Privacy-Preserving, Dropout-Resilient Aggregation in Decentralized Learning
- URL: http://arxiv.org/abs/2404.17984v1
- Date: Sat, 27 Apr 2024 19:17:02 GMT
- Title: Privacy-Preserving, Dropout-Resilient Aggregation in Decentralized Learning
- Authors: Ali Reza Ghavamipour, Benjamin Zi Hao Zhao, Fatih Turkmen,
- Abstract summary: Decentralized learning (DL) offers a novel paradigm in machine learning by distributing training across clients without central aggregation.
DL's peer-to-peer model raises challenges in protecting against inference attacks and privacy leaks.
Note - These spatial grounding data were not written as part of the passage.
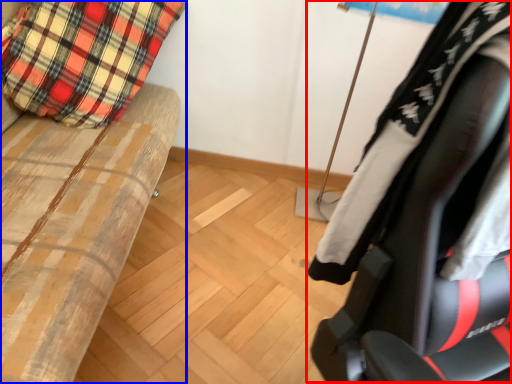
Question: Which object is further to the camera taking this photo, chair (highlighted by a red box) or furniture (highlighted by a blue box)?

Choices:
 (A) chair
 (B) furniture

Answer: (B)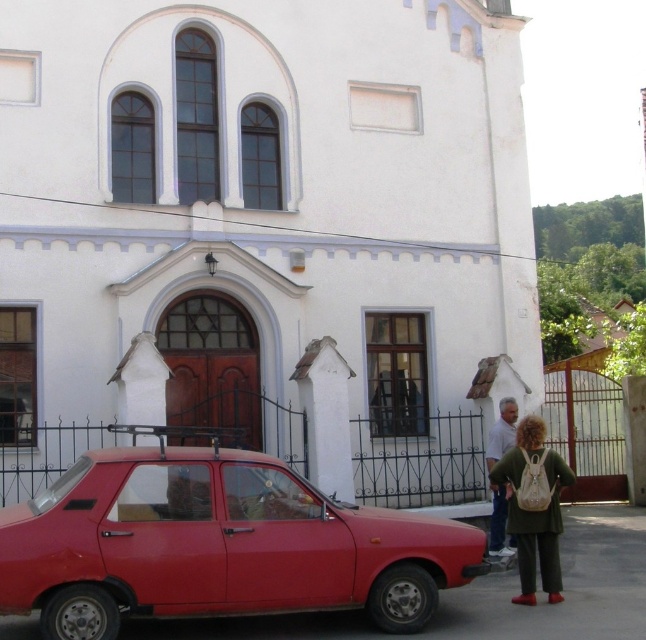
Is green fabric backpack at lower right positioned behind green fabric jacket at lower right?

No, green fabric backpack at lower right is in front of green fabric jacket at lower right.

Locate an element on the screen. The width and height of the screenshot is (646, 640). green fabric backpack at lower right is located at coordinates (534, 506).

Between point (528, 536) and point (492, 552), which one is positioned behind?

The point (492, 552) is behind.

Where is `green fabric backpack at lower right`? green fabric backpack at lower right is located at coordinates (534, 506).

Is white smooth church at center below green fabric backpack at lower right?

No, white smooth church at center is not below green fabric backpack at lower right.

Between point (401, 168) and point (505, 458), which one is positioned behind?

The point (401, 168) is behind.

I want to click on white smooth church at center, so click(264, 200).

Is glossy red car at lower left positioned in front of green fabric backpack at lower right?

Yes, glossy red car at lower left is closer to the viewer.

Describe the element at coordinates (216, 545) in the screenshot. The image size is (646, 640). I see `glossy red car at lower left` at that location.

Measure the distance between glossy red car at lower left and camera.

24.62 feet

Identify the location of glossy red car at lower left. (216, 545).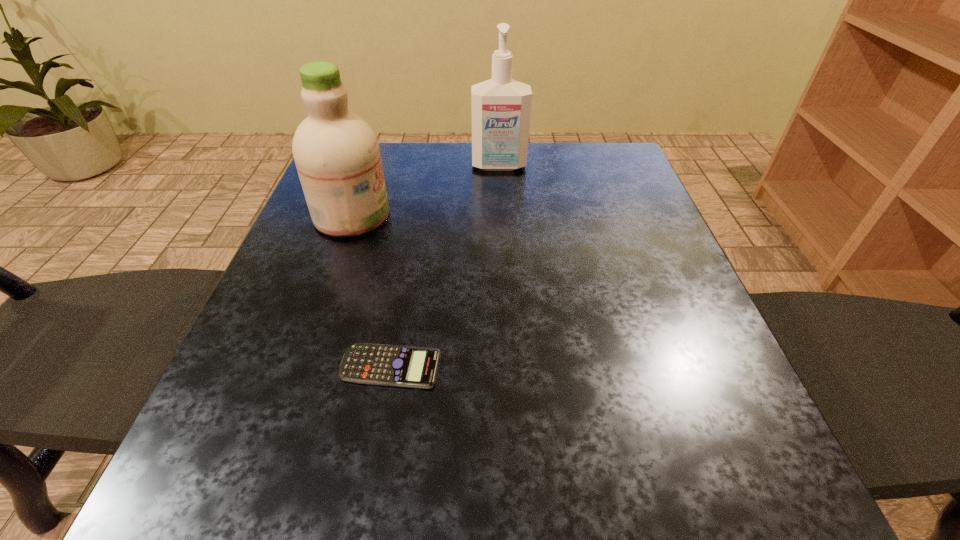
Where is `free space between the second nearest object and the farther cleansing agent`? Image resolution: width=960 pixels, height=540 pixels. free space between the second nearest object and the farther cleansing agent is located at coordinates (425, 191).

I want to click on unoccupied area between the calculator and the left cleansing agent, so click(x=371, y=291).

At what (x,y) coordinates should I click in order to perform the action: click on vacant space that's between the shortest object and the left cleansing agent. Please return your answer as a coordinate pair (x, y). The width and height of the screenshot is (960, 540). Looking at the image, I should click on (371, 291).

Locate an element on the screen. vacant point located between the nearest object and the right cleansing agent is located at coordinates (444, 266).

Where is `free spot between the second farthest object and the rightmost object`? free spot between the second farthest object and the rightmost object is located at coordinates (425, 191).

At what (x,y) coordinates should I click in order to perform the action: click on vacant area that lies between the farther cleansing agent and the left cleansing agent. Please return your answer as a coordinate pair (x, y). The image size is (960, 540). Looking at the image, I should click on (425, 191).

Locate an element on the screen. vacant area between the right cleansing agent and the left cleansing agent is located at coordinates (425, 191).

The image size is (960, 540). I want to click on the second closest object to the farthest object, so click(x=377, y=364).

You are a GUI agent. You are given a task and a screenshot of the screen. Output one action in this format:
    pyautogui.click(x=<x>, y=<y>)
    Task: Click on the second closest object to the left cleansing agent
    The height and width of the screenshot is (540, 960).
    Given the screenshot: What is the action you would take?
    pyautogui.click(x=377, y=364)

Identify the location of free space that satisfies the following two spatial constraints: 1. on the front label of the farther cleansing agent; 2. on the front label of the nearer cleansing agent. Image resolution: width=960 pixels, height=540 pixels. (502, 215).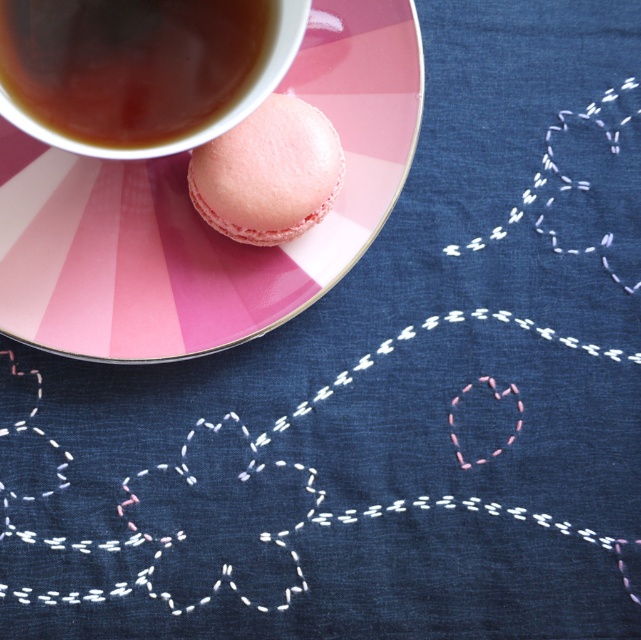
Who is higher up, pink glossy macaron at upper left or pink matte macaron at center?

pink glossy macaron at upper left is higher up.

Is pink glossy macaron at upper left to the left of pink matte macaron at center from the viewer's perspective?

Correct, you'll find pink glossy macaron at upper left to the left of pink matte macaron at center.

You are a GUI agent. You are given a task and a screenshot of the screen. Output one action in this format:
    pyautogui.click(x=<x>, y=<y>)
    Task: Click on the pink glossy macaron at upper left
    The width and height of the screenshot is (641, 640).
    Given the screenshot: What is the action you would take?
    pyautogui.click(x=197, y=216)

In the scene shown: Is pink glossy macaron at upper left wider than dark brown liquid at upper left?

Indeed, pink glossy macaron at upper left has a greater width compared to dark brown liquid at upper left.

Does pink glossy macaron at upper left have a greater height compared to dark brown liquid at upper left?

Indeed, pink glossy macaron at upper left has a greater height compared to dark brown liquid at upper left.

You are a GUI agent. You are given a task and a screenshot of the screen. Output one action in this format:
    pyautogui.click(x=<x>, y=<y>)
    Task: Click on the pink glossy macaron at upper left
    
    Given the screenshot: What is the action you would take?
    pyautogui.click(x=197, y=216)

Find the location of a particular element. The image size is (641, 640). pink glossy macaron at upper left is located at coordinates (197, 216).

From the picture: Which of these two, dark brown liquid at upper left or pink matte macaron at center, stands shorter?

With less height is dark brown liquid at upper left.

Based on the photo, which is above, dark brown liquid at upper left or pink matte macaron at center?

dark brown liquid at upper left is higher up.

The image size is (641, 640). What do you see at coordinates (129, 64) in the screenshot? I see `dark brown liquid at upper left` at bounding box center [129, 64].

This work proposes three secret sharing-based dropout resilience approaches for privacy-preserving DL.
- Score: 3.9166000694570076
- License: http://creativecommons.org/licenses/by/4.0/
- Abstract: Decentralized learning (DL) offers a novel paradigm in machine learning by distributing training across clients without central aggregation, enhancing scalability and efficiency. However, DL's peer-to-peer model raises challenges in protecting against inference attacks and privacy leaks. By forgoing central bottlenecks, DL demands privacy-preserving aggregation methods to protect data from 'honest but curious' clients and adversaries, maintaining network-wide privacy. Privacy-preserving DL faces the additional hurdle of client dropout, clients not submitting updates due to connectivity problems or unavailability, further complicating aggregation. This work proposes three secret sharing-based dropout resilience approaches for privacy-preserving DL. Our study evaluates the efficiency, performance, and accuracy of these protocols through experiments on datasets such as MNIST, Fashion-MNIST, SVHN, and CIFAR-10. We compare our protocols with traditional secret-sharing solutions across scenarios, including those with up to 1000 clients. Evaluations show that our protocols significantly outperform conventional methods, especially in scenarios with up to 30% of clients dropout and model sizes of up to $10^6$ parameters. Our approaches demonstrate markedly high efficiency with larger models, higher dropout rates, and extensive client networks, highlighting their effectiveness in enhancing decentralized learning systems' privacy and dropout robustness.